Собрала очень много, стало стыдно и радостно одновременно. Часть урожая девочка отнесла в комнату и спрятала в сумке среди вещей. Меньшую оставила на кухне, чтобы Наталья Николаевна видела, сколько получилось.
Было всего шесть утра, когда она закончила, расслабилась и ненадолго заснула. Разбудила Аню мать. Пора было ехать домой. Девочка аккуратно сложила вещи, спустилась за урожаем на кухню. Наталья Николаевна недовольно покосилась на пакетики, которые та прижимала к себе, но ничего не сказала.
Обратно ехали несколько часов. Сначала отец Саши довез их с дочерью до своего дома, где девочки попрощались, после Аня с матерью пересели в маршрутку, чтобы добраться до центра города, а оттуда уже – к себе.
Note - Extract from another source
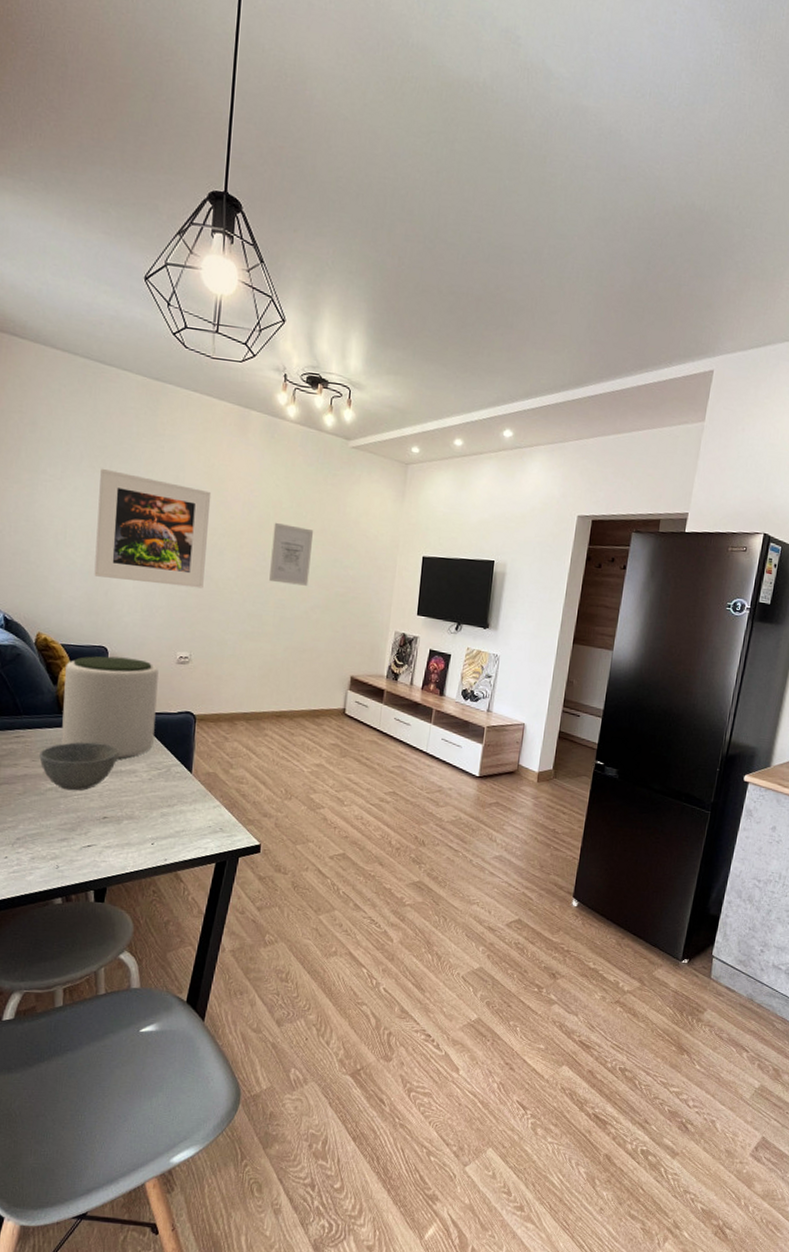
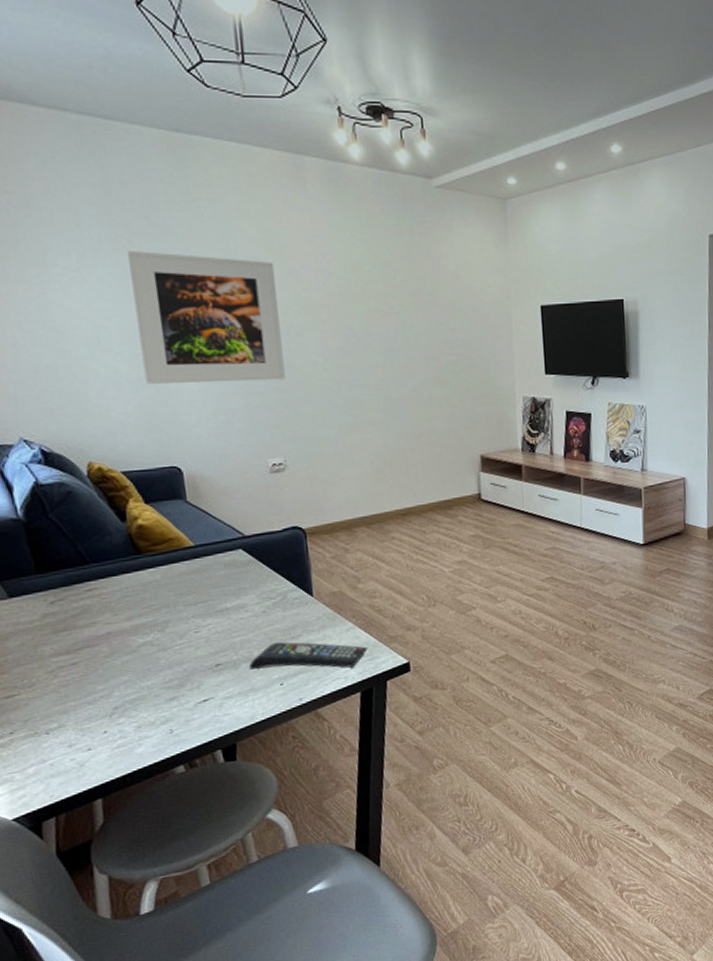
bowl: present [39,742,119,791] -> none [121,580,220,642]
plant pot: present [61,656,159,760] -> none [132,475,260,596]
remote control: none [129,807,228,840] -> present [248,642,368,670]
wall art: present [269,522,314,586] -> none [358,288,412,361]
Когда они наконец оказались дома, все дачные проблемы испарились. Стены квартиры были перепачканы серым порошком, словно кто-то покрыл их толстым слоем пыли или измазал золой. Ящики шкафов – вывернуты наружу, подушки от дивана валялись на полу со следами ботинок на чехлах, занавески – сорваны, верхняя одежда с бельем вперемешку лежали одним гигантским грязным комом в центре гостиной. Аня зашла в свою комнату – та же история.
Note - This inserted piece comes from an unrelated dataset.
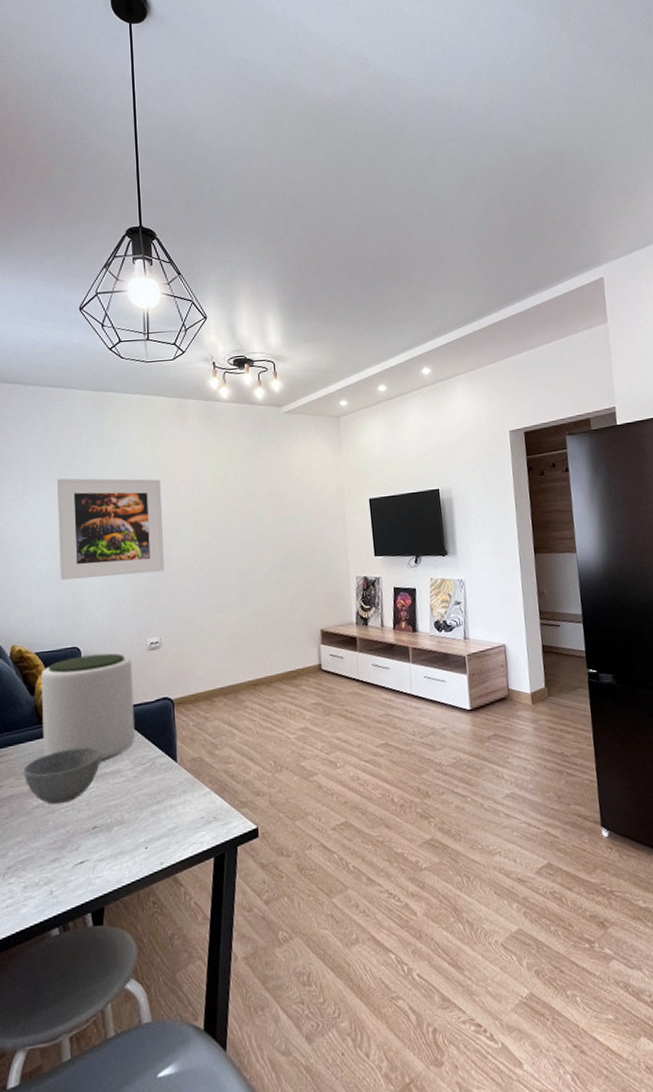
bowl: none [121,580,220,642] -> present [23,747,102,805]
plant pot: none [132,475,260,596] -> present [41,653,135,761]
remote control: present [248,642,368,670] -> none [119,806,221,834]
Беспорядок сделал дом чужим, заброшенным, незнакомым. В гостиной на краю дивана рыдала мать. Воры унесли все деньги, а с ними – детский крестильный крестик, обручальные кольца, пару сережек.
– Зачем им крестик, он ведь даже не из серебра, – всхлипывала мать.
Отца дома не оказалось. Как только он вернулся вечером с работы и обнаружил следы взлома, сразу вызвал полицию. После, когда ехал в отделение, чтобы закончить с формальностями по делу, которое никто не планировал раскрывать, уже сожалел о своем поступке: многие ценные вещи исчезли именно после полицейской проверки.
Квартира из-за серого порошка напоминала пепелище, но ничьих отпечатков пальцев так и не нашли.
– Не очень у нас получается отдыхать на природе, – пошутила мать. – Представь, что бы произошло, останься мы там на ночь!
Деваться было некуда, мать стала наводить порядок – разбирать вещи, складывать белье в стиралку, отмывать стены и пол. Аню на всякий случай отправили обратно, сначала к Саше, а после на дачу.
В автобусе девочка вспоминала, как днем по дороге домой обсуждала с матерью, что приготовить из ягод, которые она везла для родных.
– Хочу варенье из смородины с апельсином и имбирем, которое бабушка готовила в детстве, – попросила у мамы она.
Дело было не столько в рецепте, сколько в ценности воспоминания. Девочка детально описала кухню и большой деревянный буфет. Запахи, витавшие над булькающей, словно вулкан, кастрюлей, большую алюминиевую ложку, которой бабушка мешала варенье и разрешала облизать, как наивысшую ценность, когда все уже было готово.